_Task statement_.
Repeat every line of the material, character for character.

_Exercise data_.

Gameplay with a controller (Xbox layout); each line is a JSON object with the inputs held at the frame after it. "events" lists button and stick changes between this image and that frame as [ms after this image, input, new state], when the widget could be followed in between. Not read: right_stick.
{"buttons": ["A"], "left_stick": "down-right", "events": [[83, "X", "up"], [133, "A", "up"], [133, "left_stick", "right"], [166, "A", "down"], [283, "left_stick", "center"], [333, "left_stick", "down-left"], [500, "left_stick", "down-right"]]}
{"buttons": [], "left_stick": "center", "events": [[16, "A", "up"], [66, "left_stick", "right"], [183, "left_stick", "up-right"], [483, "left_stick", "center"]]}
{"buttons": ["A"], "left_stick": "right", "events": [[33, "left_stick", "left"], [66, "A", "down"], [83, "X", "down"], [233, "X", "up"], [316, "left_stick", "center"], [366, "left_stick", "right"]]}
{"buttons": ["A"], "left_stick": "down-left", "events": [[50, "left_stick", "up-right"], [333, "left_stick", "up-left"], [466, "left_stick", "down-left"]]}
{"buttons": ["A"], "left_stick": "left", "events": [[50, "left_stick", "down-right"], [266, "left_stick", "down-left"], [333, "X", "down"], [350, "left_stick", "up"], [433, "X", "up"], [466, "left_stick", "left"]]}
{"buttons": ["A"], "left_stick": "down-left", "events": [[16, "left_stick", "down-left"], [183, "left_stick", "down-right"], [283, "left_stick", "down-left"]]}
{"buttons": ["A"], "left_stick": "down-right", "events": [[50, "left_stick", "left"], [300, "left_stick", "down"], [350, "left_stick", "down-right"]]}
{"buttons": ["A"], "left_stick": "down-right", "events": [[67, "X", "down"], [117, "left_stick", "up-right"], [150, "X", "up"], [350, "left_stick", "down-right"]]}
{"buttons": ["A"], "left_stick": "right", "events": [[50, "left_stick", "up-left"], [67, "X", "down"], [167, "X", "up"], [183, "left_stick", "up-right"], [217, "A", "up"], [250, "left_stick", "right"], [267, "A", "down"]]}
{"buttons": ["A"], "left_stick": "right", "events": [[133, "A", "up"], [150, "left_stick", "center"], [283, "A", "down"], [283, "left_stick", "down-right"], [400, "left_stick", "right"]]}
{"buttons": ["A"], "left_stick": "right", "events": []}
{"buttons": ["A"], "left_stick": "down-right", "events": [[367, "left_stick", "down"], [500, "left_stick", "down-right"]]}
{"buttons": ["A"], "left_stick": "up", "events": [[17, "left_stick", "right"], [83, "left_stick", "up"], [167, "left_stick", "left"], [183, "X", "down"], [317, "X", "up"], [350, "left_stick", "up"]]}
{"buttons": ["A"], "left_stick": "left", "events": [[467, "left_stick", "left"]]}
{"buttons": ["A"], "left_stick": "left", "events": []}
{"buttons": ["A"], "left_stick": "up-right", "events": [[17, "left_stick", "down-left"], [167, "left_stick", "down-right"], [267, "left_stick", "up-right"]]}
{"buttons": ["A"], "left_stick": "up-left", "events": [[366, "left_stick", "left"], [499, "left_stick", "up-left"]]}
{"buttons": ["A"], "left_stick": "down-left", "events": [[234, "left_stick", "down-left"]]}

_Your response_.
Gameplay with a controller (Xbox layout); each line is a JSON object with the inputs held at the frame after it. "events" lists button and stick changes between this image and that frame as [ms after this image, input, new state], when the widget could be followed in between. Not read: right_stick.
{"buttons": ["A"], "left_stick": "down-right", "events": [[83, "X", "up"], [133, "A", "up"], [133, "left_stick", "right"], [166, "A", "down"], [283, "left_stick", "center"], [333, "left_stick", "down-left"], [500, "left_stick", "down-right"]]}
{"buttons": [], "left_stick": "center", "events": [[16, "A", "up"], [66, "left_stick", "right"], [183, "left_stick", "up-right"], [483, "left_stick", "center"]]}
{"buttons": ["A"], "left_stick": "right", "events": [[33, "left_stick", "left"], [66, "A", "down"], [83, "X", "down"], [233, "X", "up"], [316, "left_stick", "center"], [366, "left_stick", "right"]]}
{"buttons": ["A"], "left_stick": "down-left", "events": [[50, "left_stick", "up-right"], [333, "left_stick", "up-left"], [466, "left_stick", "down-left"]]}
{"buttons": ["A"], "left_stick": "left", "events": [[50, "left_stick", "down-right"], [266, "left_stick", "down-left"], [333, "X", "down"], [350, "left_stick", "up"], [433, "X", "up"], [466, "left_stick", "left"]]}
{"buttons": ["A"], "left_stick": "down-left", "events": [[16, "left_stick", "down-left"], [183, "left_stick", "down-right"], [283, "left_stick", "down-left"]]}
{"buttons": ["A"], "left_stick": "down-right", "events": [[50, "left_stick", "left"], [300, "left_stick", "down"], [350, "left_stick", "down-right"]]}
{"buttons": ["A"], "left_stick": "down-right", "events": [[67, "X", "down"], [117, "left_stick", "up-right"], [150, "X", "up"], [350, "left_stick", "down-right"]]}
{"buttons": ["A"], "left_stick": "right", "events": [[50, "left_stick", "up-left"], [67, "X", "down"], [167, "X", "up"], [183, "left_stick", "up-right"], [217, "A", "up"], [250, "left_stick", "right"], [267, "A", "down"]]}
{"buttons": ["A"], "left_stick": "right", "events": [[133, "A", "up"], [150, "left_stick", "center"], [283, "A", "down"], [283, "left_stick", "down-right"], [400, "left_stick", "right"]]}
{"buttons": ["A"], "left_stick": "right", "events": []}
{"buttons": ["A"], "left_stick": "down-right", "events": [[367, "left_stick", "down"], [500, "left_stick", "down-right"]]}
{"buttons": ["A"], "left_stick": "up", "events": [[17, "left_stick", "right"], [83, "left_stick", "up"], [167, "left_stick", "left"], [183, "X", "down"], [317, "X", "up"], [350, "left_stick", "up"]]}
{"buttons": ["A"], "left_stick": "left", "events": [[467, "left_stick", "left"]]}
{"buttons": ["A"], "left_stick": "left", "events": []}
{"buttons": ["A"], "left_stick": "up-right", "events": [[17, "left_stick", "down-left"], [167, "left_stick", "down-right"], [267, "left_stick", "up-right"]]}
{"buttons": ["A"], "left_stick": "up-left", "events": [[366, "left_stick", "left"], [499, "left_stick", "up-left"]]}
{"buttons": ["A"], "left_stick": "down-left", "events": [[234, "left_stick", "down-left"]]}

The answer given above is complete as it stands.